-- RECORD EXCERPTS follows --
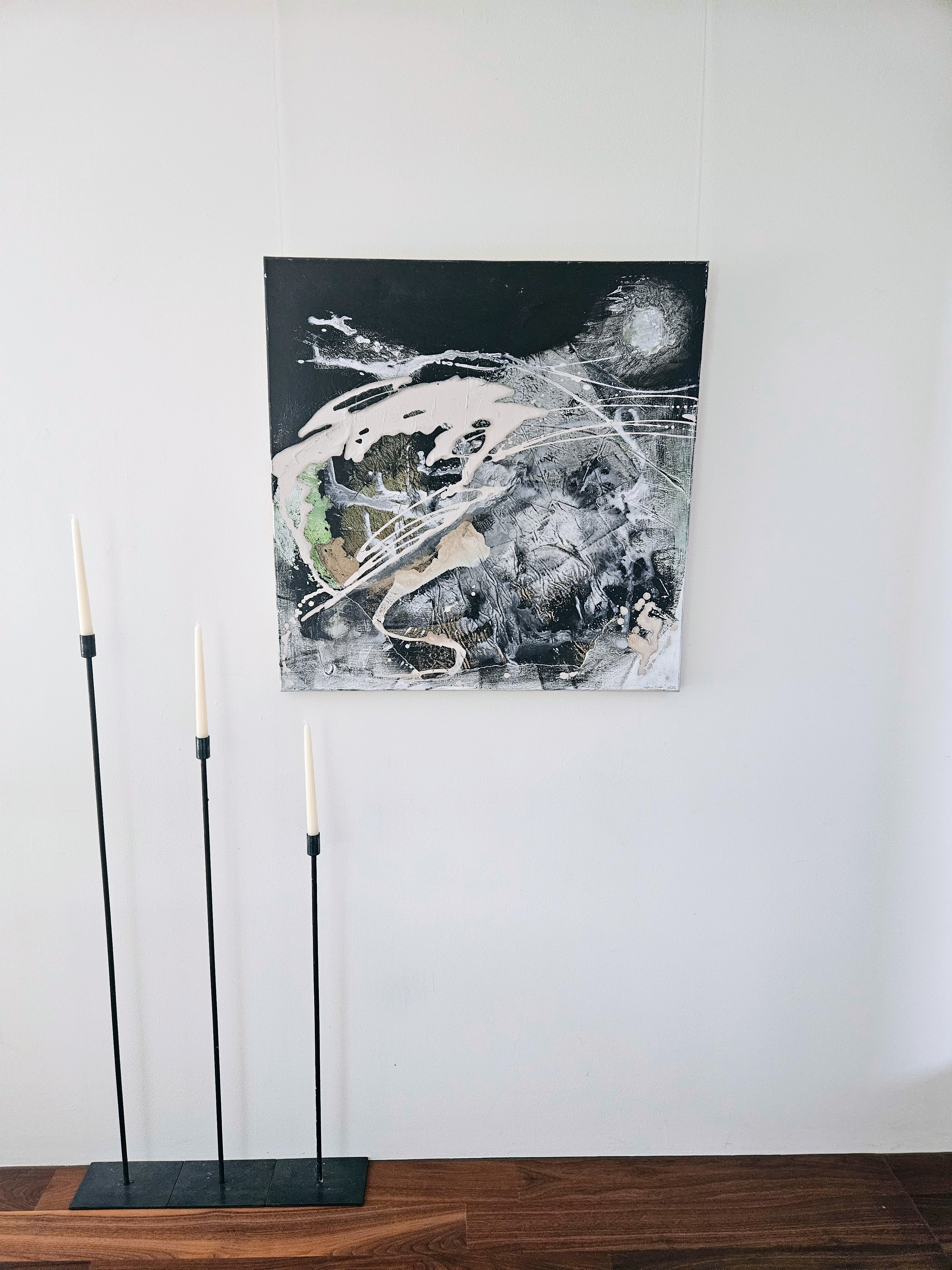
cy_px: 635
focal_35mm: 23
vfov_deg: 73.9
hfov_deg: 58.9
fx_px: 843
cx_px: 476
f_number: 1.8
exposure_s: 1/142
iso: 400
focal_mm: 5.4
-- RECORD EXCERPTS concluded --
-- RECORD EXCERPTS follows --
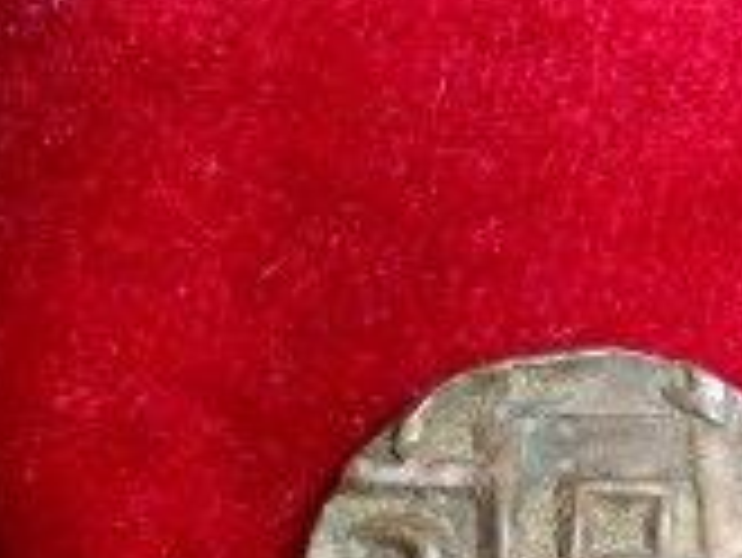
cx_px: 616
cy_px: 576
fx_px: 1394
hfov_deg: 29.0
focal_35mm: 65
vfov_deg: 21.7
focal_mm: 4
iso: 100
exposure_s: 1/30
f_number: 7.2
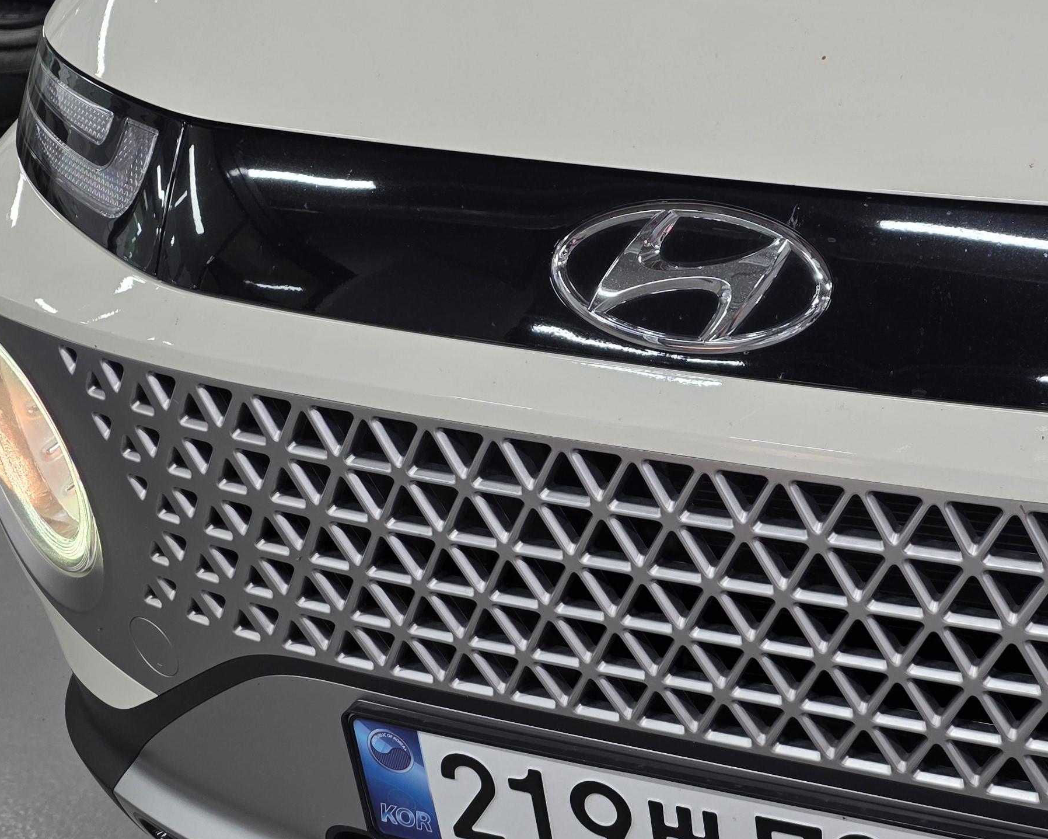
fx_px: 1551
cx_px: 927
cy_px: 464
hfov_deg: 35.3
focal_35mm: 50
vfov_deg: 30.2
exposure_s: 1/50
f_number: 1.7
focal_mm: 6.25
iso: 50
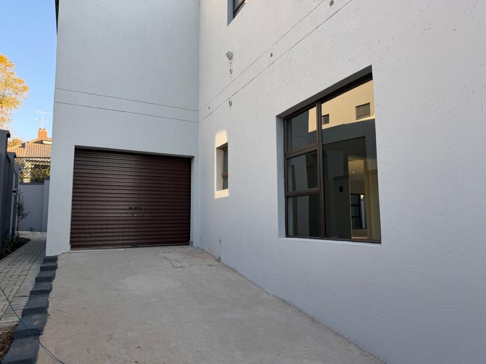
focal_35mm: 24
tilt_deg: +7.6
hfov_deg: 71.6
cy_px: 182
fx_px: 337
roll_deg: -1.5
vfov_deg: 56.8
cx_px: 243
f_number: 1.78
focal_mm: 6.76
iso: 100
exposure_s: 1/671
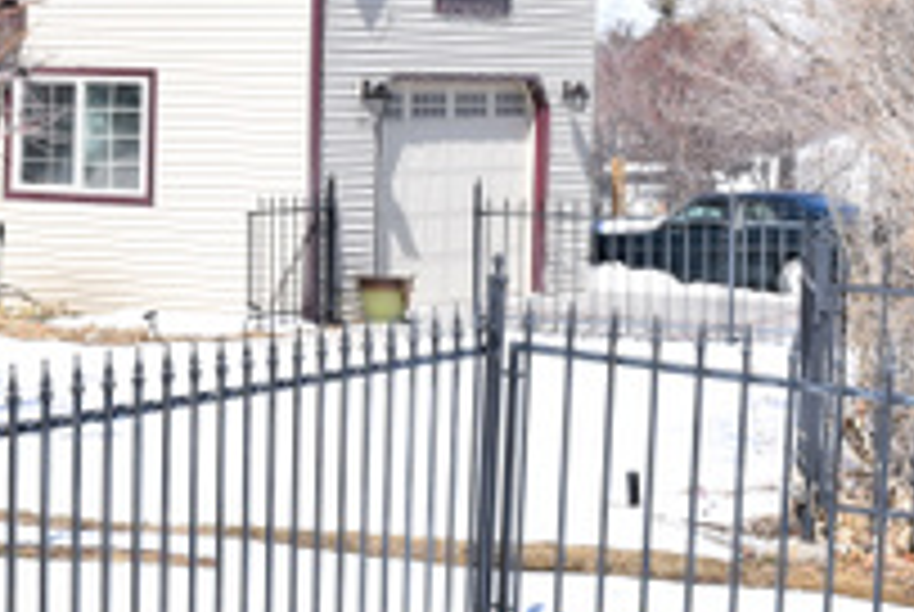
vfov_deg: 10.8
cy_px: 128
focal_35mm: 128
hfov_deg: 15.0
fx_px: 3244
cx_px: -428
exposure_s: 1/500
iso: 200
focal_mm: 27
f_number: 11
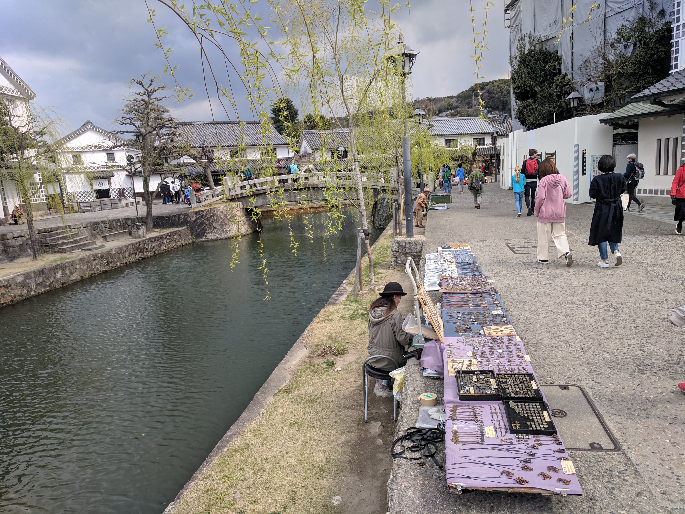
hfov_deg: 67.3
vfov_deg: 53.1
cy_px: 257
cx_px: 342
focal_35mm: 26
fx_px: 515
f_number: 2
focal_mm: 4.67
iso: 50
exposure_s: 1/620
-- RECORD EXCERPTS concluded --
WORK TASK:
From the data above, return exactly the lines from the one with "hfov_deg: 35.3" up to and including the one with "exposure_s: 1/620". Pictures do not go in the copy.

ANSWER BELOW:
hfov_deg: 35.3
focal_35mm: 50
vfov_deg: 30.2
exposure_s: 1/50
f_number: 1.7
focal_mm: 6.25
iso: 50
focal_35mm: 24
tilt_deg: +7.6
hfov_deg: 71.6
cy_px: 182
fx_px: 337
roll_deg: -1.5
vfov_deg: 56.8
cx_px: 243
f_number: 1.78
focal_mm: 6.76
iso: 100
exposure_s: 1/671
vfov_deg: 10.8
cy_px: 128
focal_35mm: 128
hfov_deg: 15.0
fx_px: 3244
cx_px: -428
exposure_s: 1/500
iso: 200
focal_mm: 27
f_number: 11
hfov_deg: 67.3
vfov_deg: 53.1
cy_px: 257
cx_px: 342
focal_35mm: 26
fx_px: 515
f_number: 2
focal_mm: 4.67
iso: 50
exposure_s: 1/620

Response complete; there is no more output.